Freitag, 12. Oktober 2018

Lebensqualität auf dem Dorf

Museumsdorf und Ostfalia entwickeln mit „Dorftag“ ein neues gemeinsames Lehr- und Lernformat

„Das Thema ist sehr spannend. Nach meiner Auffassung wird im Lehrbereich ‚Soziale Arbeit‘ bislang stark vom städtischen Milieu ausgegangen. Daraus schließt man dann auf den ländlichen Bereich, obwohl hier andere Voraussetzungen gegeben sind.“ Mitja Wirzbick ist Student der sozialen Arbeit an der Ostfalia Hochschule in Suderburg. An diesem Herbst-Sonnabend ist er einen Tag lang im Museumsdorf Hösseringen zu Gast – allerdings ebenfalls in Sachen Studium. Denn die Ostfalia und das Museumsdorf haben in Zusammenarbeit mit Dr. Matthias Heyder von der Landwirtschaftskammer Niedersachsen und Dr. Klaus Hollenberg von der Landwirtschaftlichen Rentenbank zum ersten „Dorftag“ ins Museumsdorf eingeladen.
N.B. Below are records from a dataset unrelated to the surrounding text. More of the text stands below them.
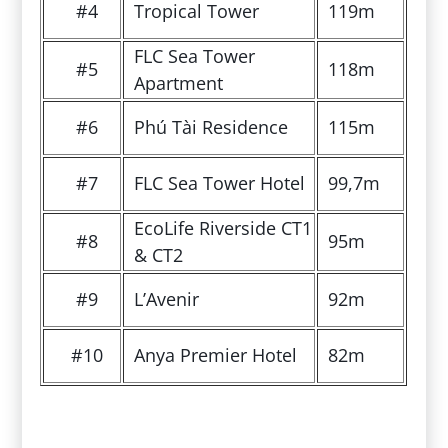
#4
Tropical Tower
119m
FLC Sea Tower
#5
118m
Apartment
#6
Phú Tài Residence
115m
#7
FLC Sea Tower Hotel
99,7m
EcoLife Riverside CT1
#8
95m
& CT2
#9
L’Avenir
92m
#10
Anya Premier Hotel
82m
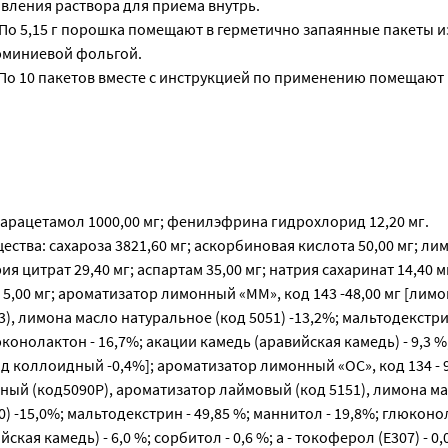
вления раствора для приема внутрь.
По 5,15 г порошка помещают в герметично запаянные пакеты и
миниевой фольгой.
 По 10 пакетов вместе с инструкцией по применению помещают
арацетамол 1000,00 мг; фенилэфрина гидрохлорид 12,20 мг.
ства: сахароза 3821,60 мг; аскорбиновая кислота 50,00 мг; ли
рия цитрат 29,40 мг; аспартам 35,00 мг; натрия сахаринат 14,40 
,00 мг; ароматизатор лимонный «ММ», код 143 -48,00 мг [лим
3), лимона масло натуральное (код 5051) -13,2%; мальтодекстрин
конолактон - 16,7%; акации камедь (аравийская камедь) - 9,3 %
д коллоидный -0,4%]; ароматизатор лимонный «ОС», код 134 - 9
ный (код5090Р), ароматизатор лаймовый (код 5151), лимона м
) -15,0%; мальтодекстрин - 49,85 %; маннитол - 19,8%; глюконол
кая камедь) - 6,0 %; сорбитол - 0,6 %; а - токоферол (Е307) - 0,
Diskutiert wurden „Die Zukunft der sozialen Frage im ländlichen Raum“. „Es geht uns um die Frage, wie das Dorf als Lebensraum erhalten und zukunftsfähig gestaltet werden kann“, erläutert Prof. Dr. Dirk Plickat von der Fakultät Handel und Soziale Arbeit an der Ostfalia, der diese Veranstaltung ins Leben gerufen hat. Neben Vorträgen wurde über Herausforderungen in der sozialen Entwicklung des ländlichen Raumes und die Entwicklung von Strategien zur Förderung des sozialen Gestaltens und der Teilhabe diskutiert. Besonders am Herzen liegt dem Hochschullehrer, dass die Studierenden als spätere Fachkräfte frühzeitig in die Fachdiskussionen mit Expertinnen und Experten aus Politik, Wirtschaft und regionaler Entwicklung eingebunden werden.
Für Rieke Bulla, Studentin im 5. Semester, bot die Veranstaltung „viele Ansätze zum Weiterdenken“. Reizvoll findet sie die Vielfalt der Aspekte, die den Studierenden mit auf den Weg gegeben wurden. „Es geht um die Lebensqualität auf dem Dorf. Wie kann diese verbessert werden und wie können wir in der Sozialen Arbeit ansetzen“, fasst sie zusammen. Erkenntnisse des „Dorftages“ werden die Studierenden in einer Hausarbeit aufarbeiten.

Allein bei der Theorie sollte es aber nicht bleiben an diesem Tag: Nach einer Informationsphase wurden in einem Planspiel realistische Strategien zur Förderung von Gemeinschaft entwickelt – ein Thema, dass hochaktuell auch in Politik und Gesellschaft diskutiert wird. So nahmen an der Veranstaltung auch der Landrat des Kreises Uelzen, Dr. Heiko Blume, Suderburgs Bürgermeister Hans-Hermann Hoff sowie Prof. Dr. Waldeer und Prof. Dr. Eger von der Ostfalia teil.
Für das Museumsdorf ist die Kooperation mit der Ostfalia eine wichtige Bereicherung. „Mit Veranstaltungen wie diesen nimmt das Museumsdorf am aktuellen Diskurs teil“, fasst es Museumsleiter Dr. Ulrich Brohm zusammen. „Wir sind als Bildungseinrichtung Teil des gesellschaftlichen Lebens und es ist gut, mit vielen Akteuren im Gespräch zu sein.“


Bereits während der Veranstaltung wurden Fortsetzungen dieses neuen gemeinsamen Lehr- und Lernformates gewünscht und beschlossen. Der 2. Suderburger Dorftag ist für den 28. September 2019 geplant. Dann soll „Vertrauen als Grundlage ländlicher Entwicklung“ das Thema sein.